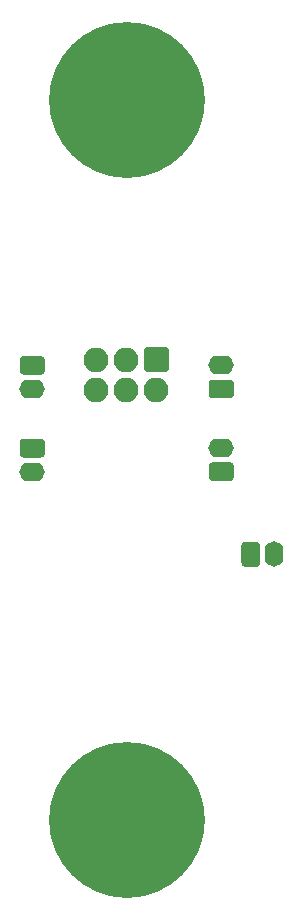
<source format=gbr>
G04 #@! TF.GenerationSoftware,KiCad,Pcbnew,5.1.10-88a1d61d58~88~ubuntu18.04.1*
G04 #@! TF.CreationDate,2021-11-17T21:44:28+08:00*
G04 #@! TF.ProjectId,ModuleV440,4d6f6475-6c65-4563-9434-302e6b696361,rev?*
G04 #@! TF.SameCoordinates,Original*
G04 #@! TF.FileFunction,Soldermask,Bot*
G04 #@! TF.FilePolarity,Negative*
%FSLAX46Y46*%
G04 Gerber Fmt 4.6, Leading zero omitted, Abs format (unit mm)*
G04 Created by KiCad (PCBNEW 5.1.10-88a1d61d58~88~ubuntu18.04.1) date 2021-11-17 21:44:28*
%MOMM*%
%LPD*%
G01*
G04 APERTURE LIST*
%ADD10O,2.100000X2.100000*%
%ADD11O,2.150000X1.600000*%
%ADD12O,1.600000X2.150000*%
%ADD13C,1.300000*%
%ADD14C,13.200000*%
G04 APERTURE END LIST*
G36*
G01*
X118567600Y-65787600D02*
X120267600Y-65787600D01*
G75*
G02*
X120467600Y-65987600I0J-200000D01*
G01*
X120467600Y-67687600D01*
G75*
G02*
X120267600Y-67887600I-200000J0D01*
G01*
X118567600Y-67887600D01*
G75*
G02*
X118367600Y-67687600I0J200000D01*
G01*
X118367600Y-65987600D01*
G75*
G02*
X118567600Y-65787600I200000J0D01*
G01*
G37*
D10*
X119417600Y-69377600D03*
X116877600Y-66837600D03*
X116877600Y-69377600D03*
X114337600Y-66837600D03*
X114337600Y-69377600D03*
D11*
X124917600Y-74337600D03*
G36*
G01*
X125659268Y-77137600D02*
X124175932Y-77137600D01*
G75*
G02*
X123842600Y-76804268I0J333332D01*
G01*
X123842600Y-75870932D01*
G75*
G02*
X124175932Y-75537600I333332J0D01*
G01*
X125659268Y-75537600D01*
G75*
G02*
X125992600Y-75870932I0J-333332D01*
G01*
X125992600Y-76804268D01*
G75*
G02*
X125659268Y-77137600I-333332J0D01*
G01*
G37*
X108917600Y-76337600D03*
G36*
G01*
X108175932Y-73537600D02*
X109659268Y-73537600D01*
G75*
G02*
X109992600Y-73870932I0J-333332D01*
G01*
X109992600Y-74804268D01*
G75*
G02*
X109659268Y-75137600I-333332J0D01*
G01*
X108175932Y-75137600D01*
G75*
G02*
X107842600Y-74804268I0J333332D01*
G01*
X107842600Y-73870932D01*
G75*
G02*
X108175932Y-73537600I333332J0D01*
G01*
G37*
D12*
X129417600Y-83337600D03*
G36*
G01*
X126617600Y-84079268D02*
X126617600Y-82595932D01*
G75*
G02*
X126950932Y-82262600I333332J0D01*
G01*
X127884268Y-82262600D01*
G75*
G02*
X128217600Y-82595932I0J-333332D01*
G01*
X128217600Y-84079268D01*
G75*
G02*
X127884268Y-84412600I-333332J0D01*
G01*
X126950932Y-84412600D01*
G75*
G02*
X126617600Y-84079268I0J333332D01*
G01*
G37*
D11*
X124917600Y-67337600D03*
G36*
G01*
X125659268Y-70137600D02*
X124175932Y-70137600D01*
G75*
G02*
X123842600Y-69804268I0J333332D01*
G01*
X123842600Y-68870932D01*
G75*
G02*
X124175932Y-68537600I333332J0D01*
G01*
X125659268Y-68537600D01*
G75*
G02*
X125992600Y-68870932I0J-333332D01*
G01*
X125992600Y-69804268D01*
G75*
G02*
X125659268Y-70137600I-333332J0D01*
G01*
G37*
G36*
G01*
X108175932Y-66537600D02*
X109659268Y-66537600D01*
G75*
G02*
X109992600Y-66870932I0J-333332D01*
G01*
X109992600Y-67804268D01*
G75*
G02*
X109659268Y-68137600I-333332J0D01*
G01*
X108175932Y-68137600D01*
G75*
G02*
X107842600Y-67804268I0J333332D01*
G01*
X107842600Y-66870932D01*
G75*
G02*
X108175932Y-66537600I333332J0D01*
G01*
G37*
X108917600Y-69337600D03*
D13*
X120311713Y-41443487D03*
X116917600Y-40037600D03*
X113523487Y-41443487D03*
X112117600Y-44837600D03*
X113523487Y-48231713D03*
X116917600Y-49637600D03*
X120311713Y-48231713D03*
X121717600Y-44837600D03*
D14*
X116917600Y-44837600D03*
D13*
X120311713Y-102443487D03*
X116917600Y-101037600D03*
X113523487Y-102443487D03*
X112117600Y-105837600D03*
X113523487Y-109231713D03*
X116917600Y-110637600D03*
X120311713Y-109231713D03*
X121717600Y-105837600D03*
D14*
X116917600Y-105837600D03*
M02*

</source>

=-=-=-=-=

§ Brief:
Retype nothing except the lines from the first line of the listing above through the line with "X116877600Y-69377600D03*", exactly as they stand, and no pictures.

§ Answer to this task:
<source format=gbr>
G04 #@! TF.GenerationSoftware,KiCad,Pcbnew,5.1.10-88a1d61d58~88~ubuntu18.04.1*
G04 #@! TF.CreationDate,2021-11-17T21:44:28+08:00*
G04 #@! TF.ProjectId,ModuleV440,4d6f6475-6c65-4563-9434-302e6b696361,rev?*
G04 #@! TF.SameCoordinates,Original*
G04 #@! TF.FileFunction,Soldermask,Bot*
G04 #@! TF.FilePolarity,Negative*
%FSLAX46Y46*%
G04 Gerber Fmt 4.6, Leading zero omitted, Abs format (unit mm)*
G04 Created by KiCad (PCBNEW 5.1.10-88a1d61d58~88~ubuntu18.04.1) date 2021-11-17 21:44:28*
%MOMM*%
%LPD*%
G01*
G04 APERTURE LIST*
%ADD10O,2.100000X2.100000*%
%ADD11O,2.150000X1.600000*%
%ADD12O,1.600000X2.150000*%
%ADD13C,1.300000*%
%ADD14C,13.200000*%
G04 APERTURE END LIST*
G36*
G01*
X118567600Y-65787600D02*
X120267600Y-65787600D01*
G75*
G02*
X120467600Y-65987600I0J-200000D01*
G01*
X120467600Y-67687600D01*
G75*
G02*
X120267600Y-67887600I-200000J0D01*
G01*
X118567600Y-67887600D01*
G75*
G02*
X118367600Y-67687600I0J200000D01*
G01*
X118367600Y-65987600D01*
G75*
G02*
X118567600Y-65787600I200000J0D01*
G01*
G37*
D10*
X119417600Y-69377600D03*
X116877600Y-66837600D03*
X116877600Y-69377600D03*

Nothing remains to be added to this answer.